Abstract

A transport theory is developed for collective motion of systems such as an atomic nucleus, which may be considered as a typical representative of a self-bound micro-system. Albeit for pragmatic reasons, collective variables are introduced as shape parameters, self-consistency with respect to the nucleonic degrees of freedom has been implemented at various important stages. This feature leads to subsidiary conditions which are obeyed locally for both the average motion as well as for the quantized Hamiltonian constructed through a Bohm-Pines procedure. Furthermore, self-consistency governs the definition of the transport coefficients appearing in the equations for collective motion. The latter is associated to the time evolution of the density in collective phase space, for which the concept of the Wigner function is employed. Global motion is described by propagating the system in successive time laps which are macroscopically small, but microscopically large. This enables one to exploit linearization procedures and to take advantage of the benefits of linear response theory. A microscopic damping mechanism is introduced by dressing the energies of the independent particle model by complex self-energies, the parameters of which are determined from optical model considerations. Numerical evaluations of transport coefficients are described and tested for the case of fission in the light of recent experimental findings.
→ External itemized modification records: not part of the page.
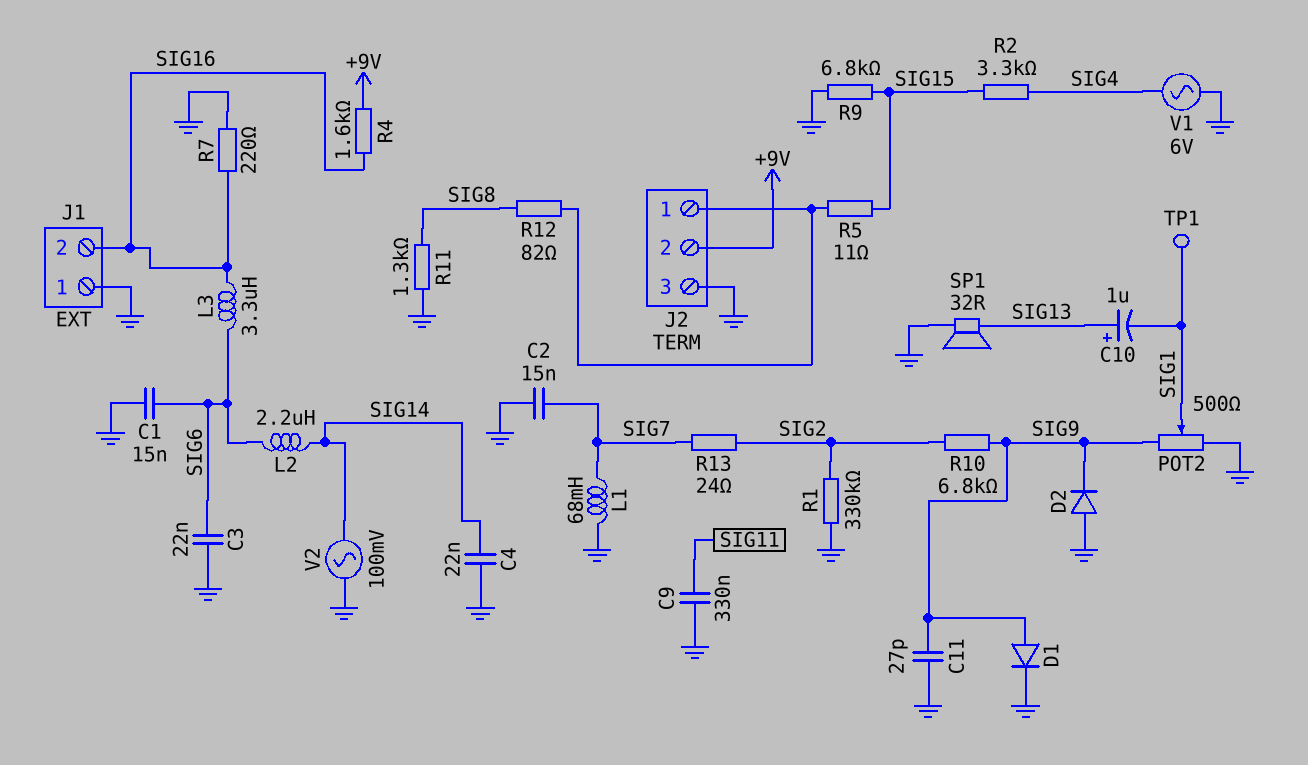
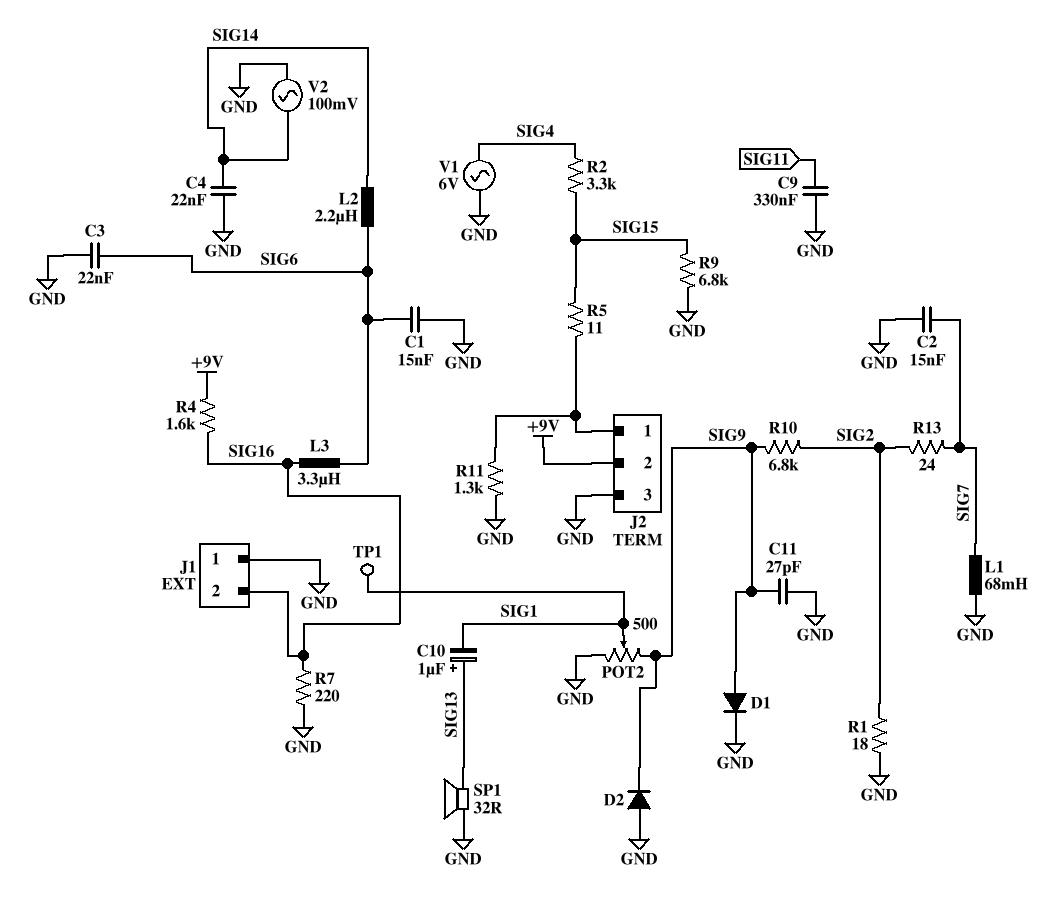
R1: 330k (GND, SIG2) -> 18 (GND, SIG2)
R11: 1.3k (GND, SIG8) -> 1.3k (GND, J2/1)
R12: 82 (J2/1, SIG8) -> none

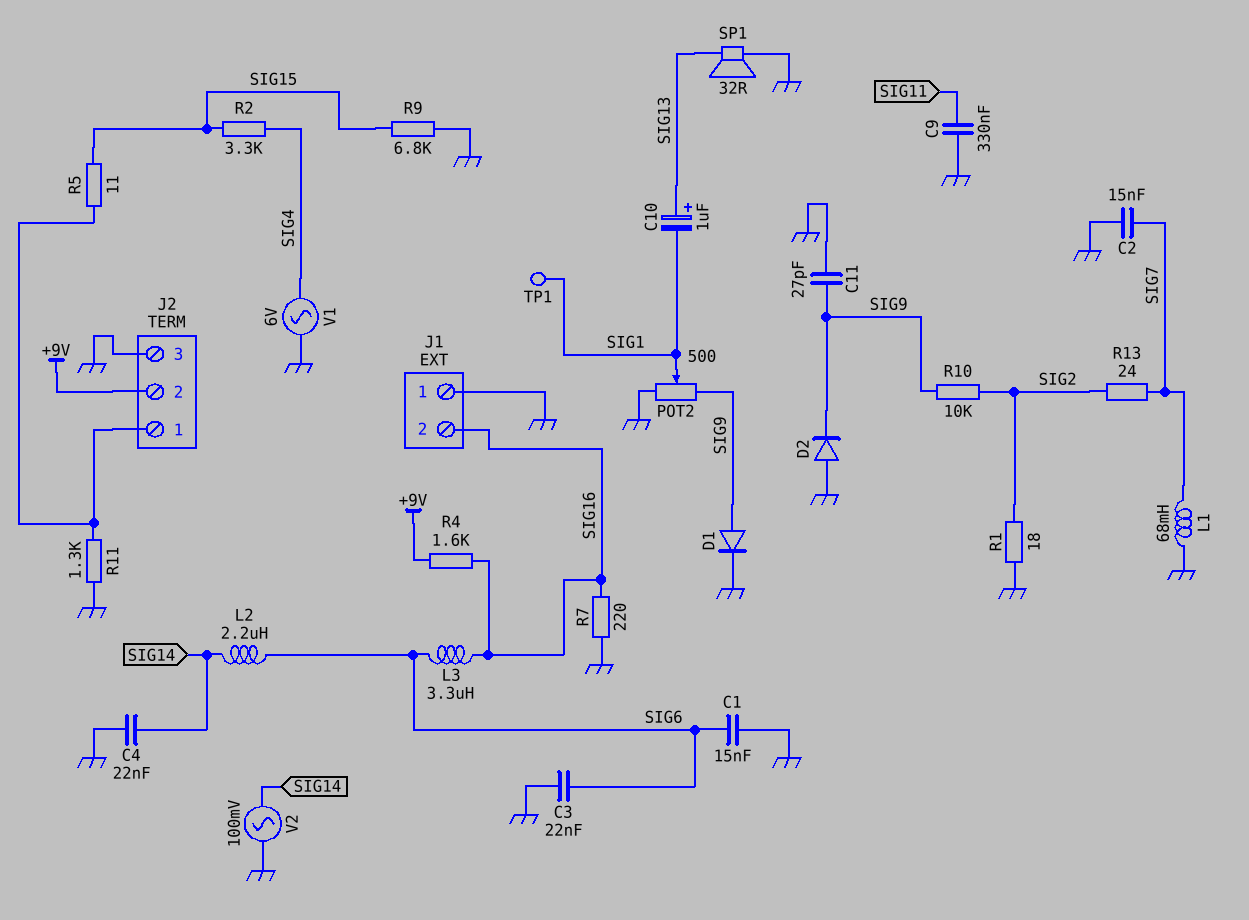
R10: 6.8k (SIG2, SIG9) -> 10k (SIG2, SIG9)

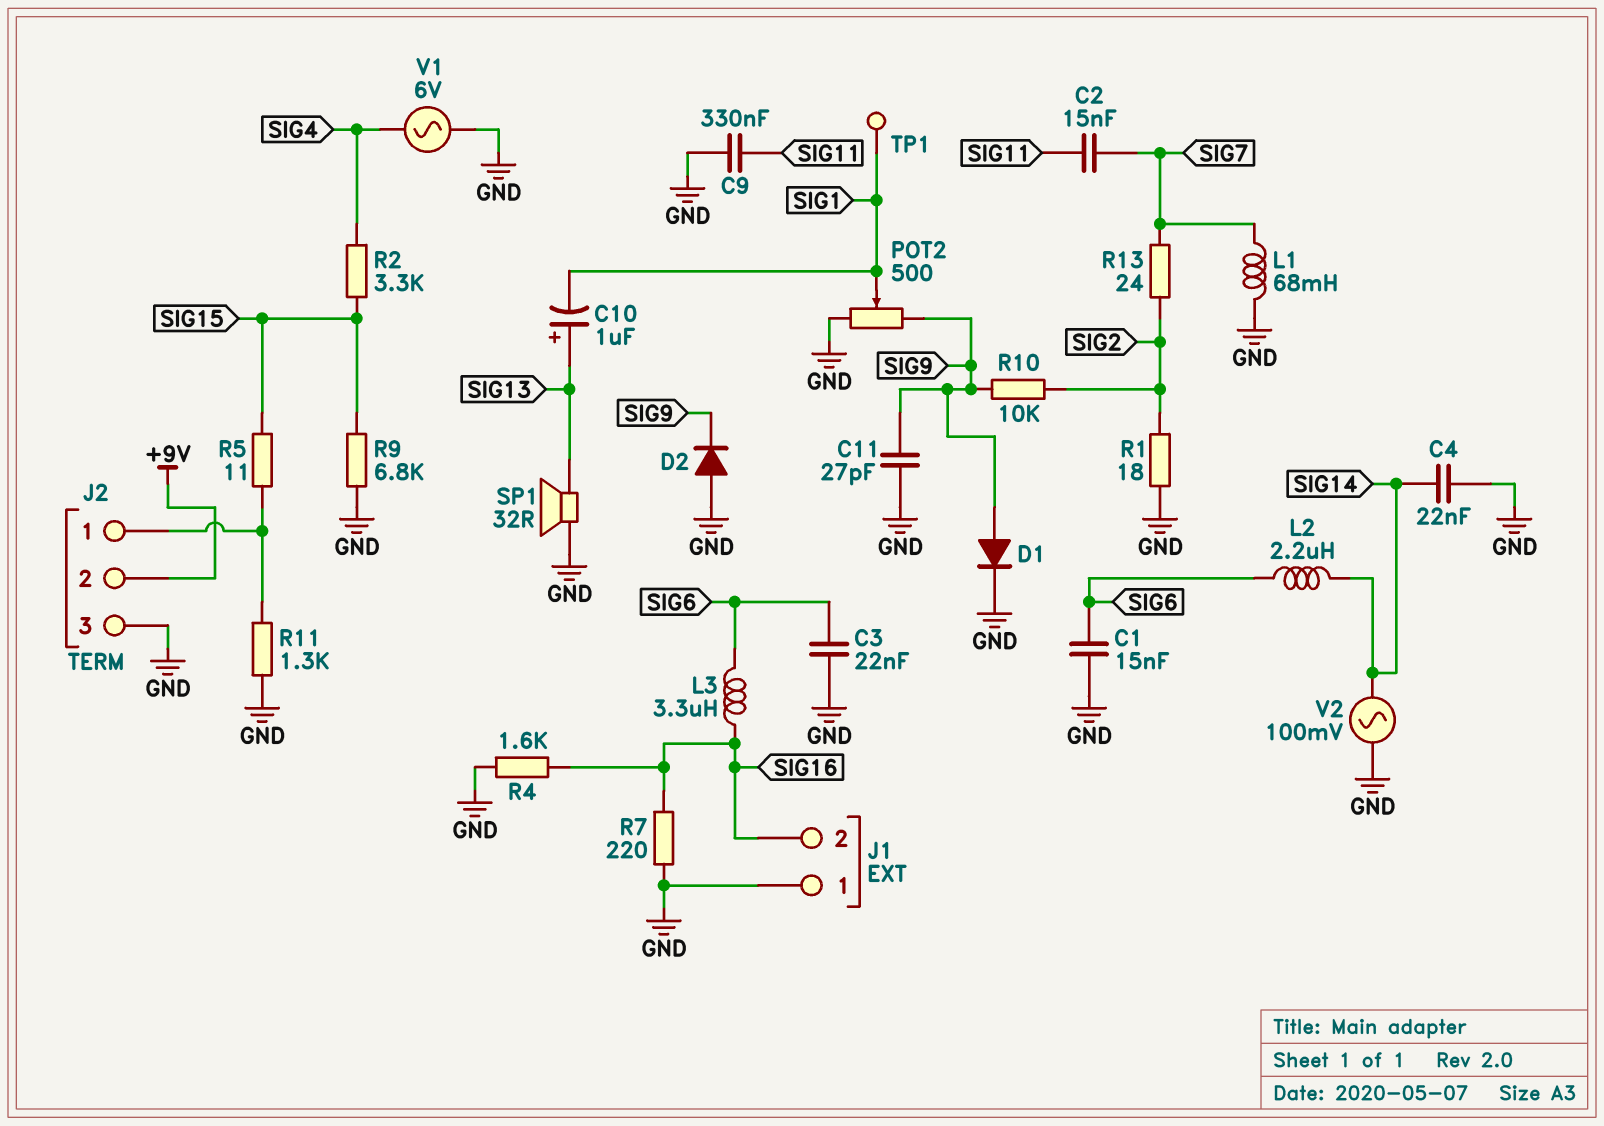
C2: 15nF (GND, SIG7) -> 15nF (SIG7, SIG11)
R4: 1.6k (+9V, SIG16) -> 1.6k (GND, SIG16)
The theory allows one to extend both Kramers' picture of this process as well as his equation for the density distribution into the quantum regime. These quantum effects are seen to show up at smaller excitations, say below T ≈ 1−1.5 MeV in case that the concept of temperature may be used. This extension is possible down to a critical temperature T c below which for unstable modes as encountered for motion in barrier regions, diffusion coefficients can no longer be defined. For large damping the T c is only slightly greater than the so-called “cross over temperature” known from conventional treatments of dissipative tunneling, but the T c is small on the nuclear scale. Last but not least, relations are established to other approaches, such as “dissipative diabatic dynamics”, or ones based on random matrix models as well as those employing wall friction and two body viscosity.